#### EXCERPT PROVIDED
-------------------------

Best Intentions

(Written September, 1998)

I lost a good friend last week.  He was someone that I had counted on for many years, because he was always there whenever I felt guilty or misunderstood; Recently, I realized that I had been deceived by my “friend”, Best Intentions.  He had constantly lied to me.  He had led me to believe that if I was intending to do a project, make a call, write a letter, or help a friend, the intention was nearly as good as actually doing it.  For example, one time I had the best intention of starting an exercise program and a proper diet, but I never got started.  However, because my mind was filled with these good intentions, I had convinced myself that I had not failed.

When I give a job to one of my employees, sometimes they will respond at the deadline time by saying, “I’m sorry, I intended to get it done, but I just did not have time.” When my children were young, they said several times, “Dad, we were just so busy playing that we forgot to do our chores.  We were going to do them as soon as we finished our game.”  In both of these cases, I was right to correct them.  They also had a friendship with Best Intentions.  However, when I used the same excuse, I was far more forgiving to myself, because I knew that I really did mean to do the task. Yes, the mind is a terrific motivating factor.  Thinking may be the basis of action, but it does not take the place of action.

-------------------------

#### DATASET EXTRACT
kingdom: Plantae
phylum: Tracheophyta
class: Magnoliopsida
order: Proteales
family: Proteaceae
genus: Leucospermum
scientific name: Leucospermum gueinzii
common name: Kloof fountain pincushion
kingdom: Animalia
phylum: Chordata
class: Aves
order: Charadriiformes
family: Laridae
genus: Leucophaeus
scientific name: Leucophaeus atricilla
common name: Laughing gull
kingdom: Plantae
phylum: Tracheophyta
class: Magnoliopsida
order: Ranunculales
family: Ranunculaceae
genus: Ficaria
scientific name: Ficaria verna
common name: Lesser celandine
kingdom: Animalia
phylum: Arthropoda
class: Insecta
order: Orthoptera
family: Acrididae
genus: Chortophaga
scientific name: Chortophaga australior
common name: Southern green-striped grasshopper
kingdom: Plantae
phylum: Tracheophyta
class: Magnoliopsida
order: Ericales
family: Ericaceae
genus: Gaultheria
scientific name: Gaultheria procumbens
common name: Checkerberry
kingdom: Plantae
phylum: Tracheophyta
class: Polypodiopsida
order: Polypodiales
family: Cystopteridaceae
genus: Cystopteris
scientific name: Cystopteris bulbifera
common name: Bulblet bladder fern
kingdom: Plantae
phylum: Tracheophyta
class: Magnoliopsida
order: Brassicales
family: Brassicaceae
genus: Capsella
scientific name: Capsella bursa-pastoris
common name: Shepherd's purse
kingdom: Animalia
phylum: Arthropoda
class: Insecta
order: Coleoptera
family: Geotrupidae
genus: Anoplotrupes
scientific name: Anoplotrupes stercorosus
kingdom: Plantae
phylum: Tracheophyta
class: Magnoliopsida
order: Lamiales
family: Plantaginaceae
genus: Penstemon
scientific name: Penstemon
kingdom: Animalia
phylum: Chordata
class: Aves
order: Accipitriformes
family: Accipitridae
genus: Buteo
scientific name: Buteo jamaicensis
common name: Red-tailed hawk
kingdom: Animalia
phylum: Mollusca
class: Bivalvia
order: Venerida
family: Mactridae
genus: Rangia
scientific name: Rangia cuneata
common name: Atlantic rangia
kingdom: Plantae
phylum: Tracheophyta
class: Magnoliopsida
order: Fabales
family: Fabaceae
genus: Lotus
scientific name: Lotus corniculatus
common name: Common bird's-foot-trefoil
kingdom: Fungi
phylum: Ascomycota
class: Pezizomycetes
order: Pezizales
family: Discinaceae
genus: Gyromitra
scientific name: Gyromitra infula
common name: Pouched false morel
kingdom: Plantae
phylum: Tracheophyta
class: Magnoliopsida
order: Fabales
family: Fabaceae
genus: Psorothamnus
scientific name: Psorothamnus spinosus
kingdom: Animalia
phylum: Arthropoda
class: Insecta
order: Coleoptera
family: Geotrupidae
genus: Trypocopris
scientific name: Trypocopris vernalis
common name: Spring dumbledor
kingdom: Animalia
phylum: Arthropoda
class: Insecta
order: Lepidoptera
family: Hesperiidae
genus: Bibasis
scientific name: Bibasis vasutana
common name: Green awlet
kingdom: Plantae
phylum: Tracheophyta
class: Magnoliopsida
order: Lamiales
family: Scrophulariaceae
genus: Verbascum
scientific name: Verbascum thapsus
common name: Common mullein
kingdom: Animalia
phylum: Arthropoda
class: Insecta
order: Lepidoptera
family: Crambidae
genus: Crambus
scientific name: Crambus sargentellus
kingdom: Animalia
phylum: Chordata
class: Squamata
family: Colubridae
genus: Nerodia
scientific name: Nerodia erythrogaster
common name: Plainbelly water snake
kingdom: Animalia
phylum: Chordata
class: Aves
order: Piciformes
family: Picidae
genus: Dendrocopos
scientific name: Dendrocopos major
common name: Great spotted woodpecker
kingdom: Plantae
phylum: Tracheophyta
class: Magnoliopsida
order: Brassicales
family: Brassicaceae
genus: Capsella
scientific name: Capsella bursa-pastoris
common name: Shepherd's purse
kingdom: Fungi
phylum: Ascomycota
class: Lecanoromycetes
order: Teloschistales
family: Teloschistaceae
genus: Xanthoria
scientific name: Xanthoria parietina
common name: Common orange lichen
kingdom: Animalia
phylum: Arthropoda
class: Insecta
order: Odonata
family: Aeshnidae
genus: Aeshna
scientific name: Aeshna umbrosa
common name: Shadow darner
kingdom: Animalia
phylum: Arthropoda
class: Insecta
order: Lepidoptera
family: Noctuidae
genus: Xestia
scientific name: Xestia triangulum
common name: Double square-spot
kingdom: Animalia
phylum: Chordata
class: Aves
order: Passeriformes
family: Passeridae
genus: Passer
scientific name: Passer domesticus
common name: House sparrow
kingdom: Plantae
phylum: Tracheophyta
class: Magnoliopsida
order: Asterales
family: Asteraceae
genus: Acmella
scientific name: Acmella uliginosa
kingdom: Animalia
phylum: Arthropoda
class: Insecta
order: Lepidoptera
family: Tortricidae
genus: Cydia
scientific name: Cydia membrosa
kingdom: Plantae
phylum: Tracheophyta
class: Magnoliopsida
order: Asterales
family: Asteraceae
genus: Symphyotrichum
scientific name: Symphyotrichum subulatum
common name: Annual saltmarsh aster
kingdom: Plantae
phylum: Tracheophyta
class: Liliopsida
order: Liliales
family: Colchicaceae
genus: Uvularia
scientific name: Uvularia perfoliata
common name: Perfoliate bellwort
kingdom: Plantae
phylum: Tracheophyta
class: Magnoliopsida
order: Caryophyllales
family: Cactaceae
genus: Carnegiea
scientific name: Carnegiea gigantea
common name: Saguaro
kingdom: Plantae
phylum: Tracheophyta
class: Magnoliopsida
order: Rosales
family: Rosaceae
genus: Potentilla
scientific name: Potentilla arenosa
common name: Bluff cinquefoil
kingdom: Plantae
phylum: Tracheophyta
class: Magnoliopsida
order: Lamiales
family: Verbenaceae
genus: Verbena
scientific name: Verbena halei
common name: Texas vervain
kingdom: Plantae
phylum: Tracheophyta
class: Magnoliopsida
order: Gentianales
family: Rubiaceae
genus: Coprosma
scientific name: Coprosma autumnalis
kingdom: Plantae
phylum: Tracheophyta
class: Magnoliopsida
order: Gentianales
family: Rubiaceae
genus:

-------------------------

#### WHAT YOU WILL DO
Pick up the essay about the false friend called Best Intentions and continue it from its last sentence. The lines above aren't needed for this.

#### OUTPUT OF THE EXERCISE
When I have good intentions to do something necessary and worthwhile, and yet procrastinate and don’t do it, my actions are an admission that I really didn’t think the task was important.  Either, it is actually a far lower priority than I realized, or I have not exercised the discipline to keep my priorities in line and stay on schedule.  Most of my best intentions are things that I believe others have deemed important, but by my actions I count them less important to me personally. But I can’t deal with the guilt of admitting that my value system is different than others, so I rationalize my actions by continuing to hold these activities as best intentions never done. In the above example about starting an exercise program, my doctor, my family, and my friends agreed that it was the right thing for me to do. My inactivity proved, however, that a new exercise habit was not as important to me. I simply kept talking about how I was going to do it sometime.

So, last week I took the first step and I booted my “friend” out of my house.  I decided that if I won’t do something within a certain time period, then I must admit that it is not really a priority to me.  So, I will take it off my best intentions list until I change my value system.  I won’t allow my “enemy”, Best Intentions, to lie to me by making me think that something is more important than my actions demonstrate.  This may produce more guilt in my life, but at least it will make me be honest in my intentions.

How about you?  Have you been intending to start a project, establish a worthwhile habit, visit a family member, call a friend, or spend time with a child or a parent?  Were your best intentions to start back to church, to save money for that special need, or restore that relationship?  We are really deceived by two lies:  (1) that someday we will accomplish our best intentions, and that (2) there will always be time (a tomorrow) for us to do them.  Let’s all burn our long lists of best intentions.  Just pick out one of them and do it today.  It is far better to just do one small thing, than to hope someday to do ten great things.

Starting With One,
Kent

Matthew 23:3 (Message)
“You won’t go wrong in following their teachings on Moses. But be careful about following them. They talk a good line, but they don’t live it. They don’t take it into their hearts and live it out in their behavior.”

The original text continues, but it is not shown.